EXERCISE MATERIAL section start

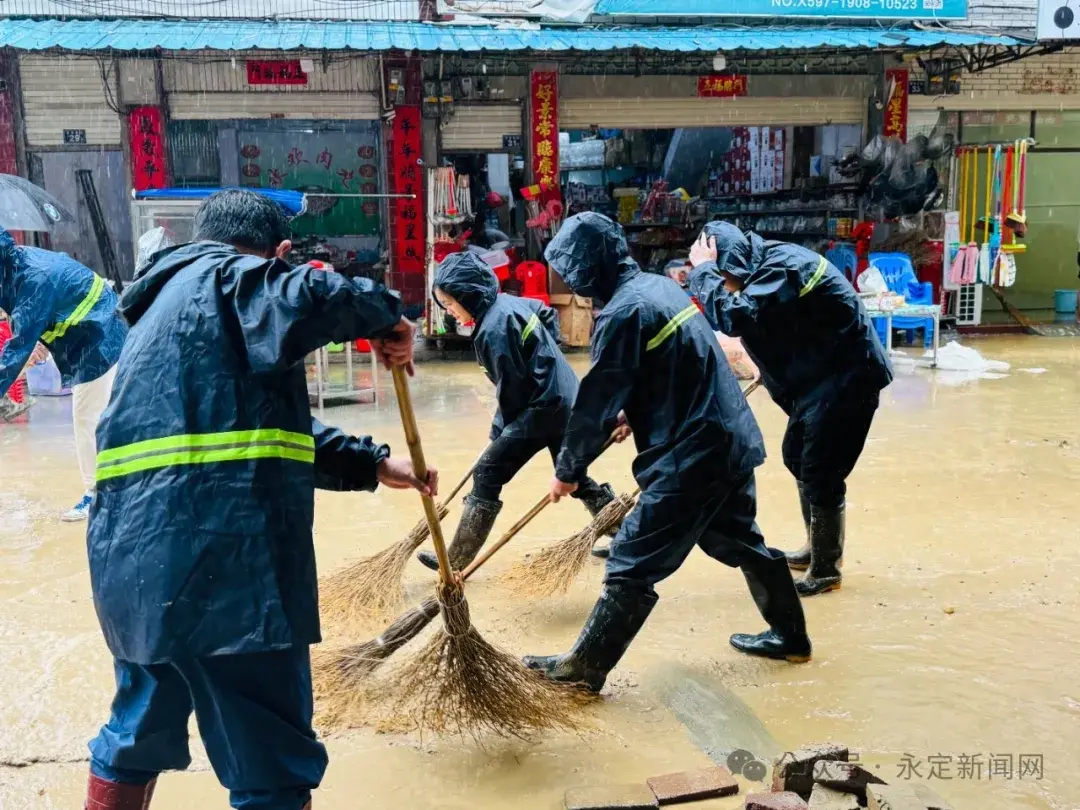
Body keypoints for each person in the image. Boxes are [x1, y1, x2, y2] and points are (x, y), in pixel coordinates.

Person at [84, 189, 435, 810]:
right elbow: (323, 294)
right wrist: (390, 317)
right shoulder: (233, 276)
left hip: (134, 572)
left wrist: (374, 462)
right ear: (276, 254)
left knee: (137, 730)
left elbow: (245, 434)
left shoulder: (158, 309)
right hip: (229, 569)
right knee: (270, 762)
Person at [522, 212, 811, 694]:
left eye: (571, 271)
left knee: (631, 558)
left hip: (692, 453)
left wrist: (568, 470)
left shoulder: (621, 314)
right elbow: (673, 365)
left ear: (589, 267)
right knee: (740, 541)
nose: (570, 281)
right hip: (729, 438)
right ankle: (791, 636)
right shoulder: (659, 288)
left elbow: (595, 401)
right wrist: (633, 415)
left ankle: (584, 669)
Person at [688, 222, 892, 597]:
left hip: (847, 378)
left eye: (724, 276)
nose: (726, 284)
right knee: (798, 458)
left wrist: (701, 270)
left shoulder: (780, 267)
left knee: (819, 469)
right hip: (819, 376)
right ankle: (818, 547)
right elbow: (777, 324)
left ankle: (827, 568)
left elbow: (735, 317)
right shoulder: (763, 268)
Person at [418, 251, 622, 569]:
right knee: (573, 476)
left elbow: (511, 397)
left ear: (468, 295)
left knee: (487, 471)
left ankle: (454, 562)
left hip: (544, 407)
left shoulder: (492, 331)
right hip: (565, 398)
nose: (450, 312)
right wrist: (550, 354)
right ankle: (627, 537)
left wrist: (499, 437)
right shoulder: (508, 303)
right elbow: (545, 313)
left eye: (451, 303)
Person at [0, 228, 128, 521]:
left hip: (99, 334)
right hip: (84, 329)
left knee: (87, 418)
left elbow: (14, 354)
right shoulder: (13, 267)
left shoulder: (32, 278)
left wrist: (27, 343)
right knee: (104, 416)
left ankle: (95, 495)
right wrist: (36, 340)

EXERCISE MATERIAL section end
EXERCISE MATERIAL section start

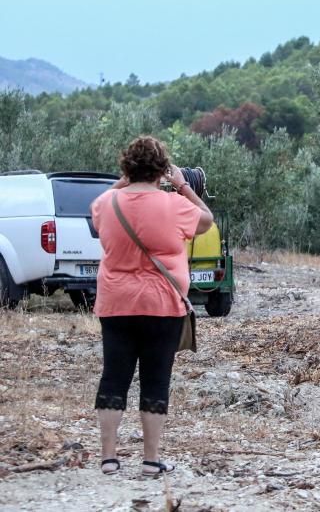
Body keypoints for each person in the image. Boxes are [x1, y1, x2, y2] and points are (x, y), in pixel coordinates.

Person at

EXERCISE MATERIAL section end

For the lines above, output exactly those from the line containing "right knee: (573, 476)" through the line containing "right wrist: (36, 340)", and skip the others.

right knee: (573, 476)
left elbow: (511, 397)
left ear: (468, 295)
left knee: (487, 471)
left ankle: (454, 562)
left hip: (544, 407)
left shoulder: (492, 331)
right hip: (565, 398)
nose: (450, 312)
right wrist: (550, 354)
right ankle: (627, 537)
left wrist: (499, 437)
right shoulder: (508, 303)
right elbow: (545, 313)
left eye: (451, 303)
Person at [0, 228, 128, 521]:
left hip: (99, 334)
right hip: (84, 329)
left knee: (87, 418)
left elbow: (14, 354)
right shoulder: (13, 267)
left shoulder: (32, 278)
left wrist: (27, 343)
right knee: (104, 416)
left ankle: (95, 495)
right wrist: (36, 340)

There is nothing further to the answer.